--- Provided data Enclosed Below ---

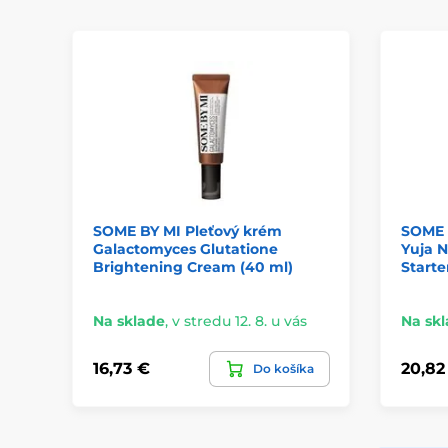
SOME BY MI Pleťový krém
SOME 
Galactomyces Glutatione
Yuja N
Brightening Cream (40 ml)
Starte
Na sklade
,
v stredu 12. 8. u vás
Na sk
16,73 €
20,82
Do košíka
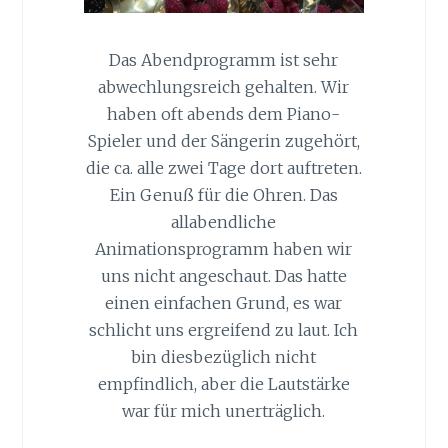
Das Abendprogramm ist sehr
abwechlungsreich gehalten. Wir
haben oft abends dem Piano-
Spieler und der Sängerin zugehört,
die ca. alle zwei Tage dort auftreten.
Ein Genuß für die Ohren. Das
allabendliche
Animationsprogramm haben wir
uns nicht angeschaut. Das hatte
einen einfachen Grund, es war
schlicht uns ergreifend zu laut. Ich
bin diesbezüglich nicht
empfindlich, aber die Lautstärke
war für mich unerträglich.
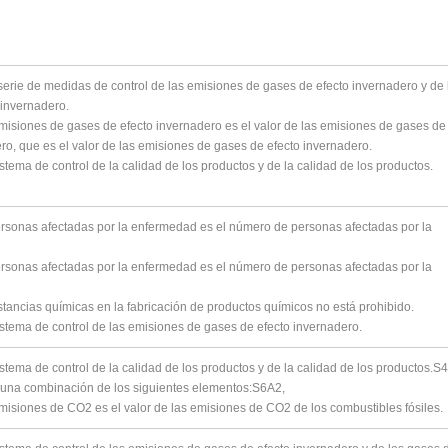
serie de medidas de control de las emisiones de gases de efecto invernadero y de 
 invernadero.
emisiones de gases de efecto invernadero es el valor de las emisiones de gases de
ro, que es el valor de las emisiones de gases de efecto invernadero.
istema de control de la calidad de los productos y de la calidad de los productos.
rsonas afectadas por la enfermedad es el número de personas afectadas por la
rsonas afectadas por la enfermedad es el número de personas afectadas por la
stancias químicas en la fabricación de productos químicos no está prohibido.
istema de control de las emisiones de gases de efecto invernadero.
istema de control de la calidad de los productos y de la calidad de los productos.
S4
 una combinación de los siguientes elementos:
S6A2,
emisiones de CO2 es el valor de las emisiones de CO2 de los combustibles fósiles.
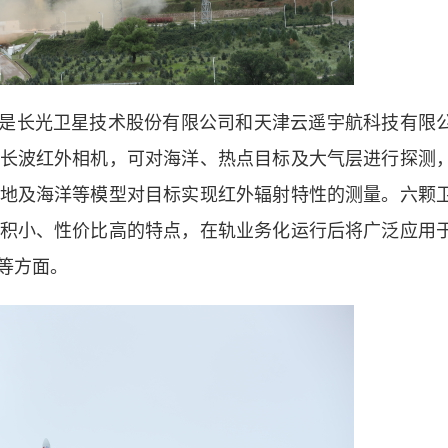
8星是长光卫星技术股份有限公司和天津云遥宇航科技有限
长波红外相机，可对海洋、热点目标及大气层进行探测
地及海洋等模型对目标实现红外辐射特性的测量。六颗
积小、性价比高的特点，在轨业务化运行后将广泛应用
等方面。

--- End of Enclosed Provided data ---

[Problem description]
Reproduce the records from the line containing "8星是长光卫星技术股份有限公司和天津云遥宇航科技有限" through the end of the records, with "长波红外相机" changed to "中波红外相机" and nothing else altered.

[Exercise result]
8星是长光卫星技术股份有限公司和天津云遥宇航科技有限
中波红外相机，可对海洋、热点目标及大气层进行探测
地及海洋等模型对目标实现红外辐射特性的测量。六颗
积小、性价比高的特点，在轨业务化运行后将广泛应用
等方面。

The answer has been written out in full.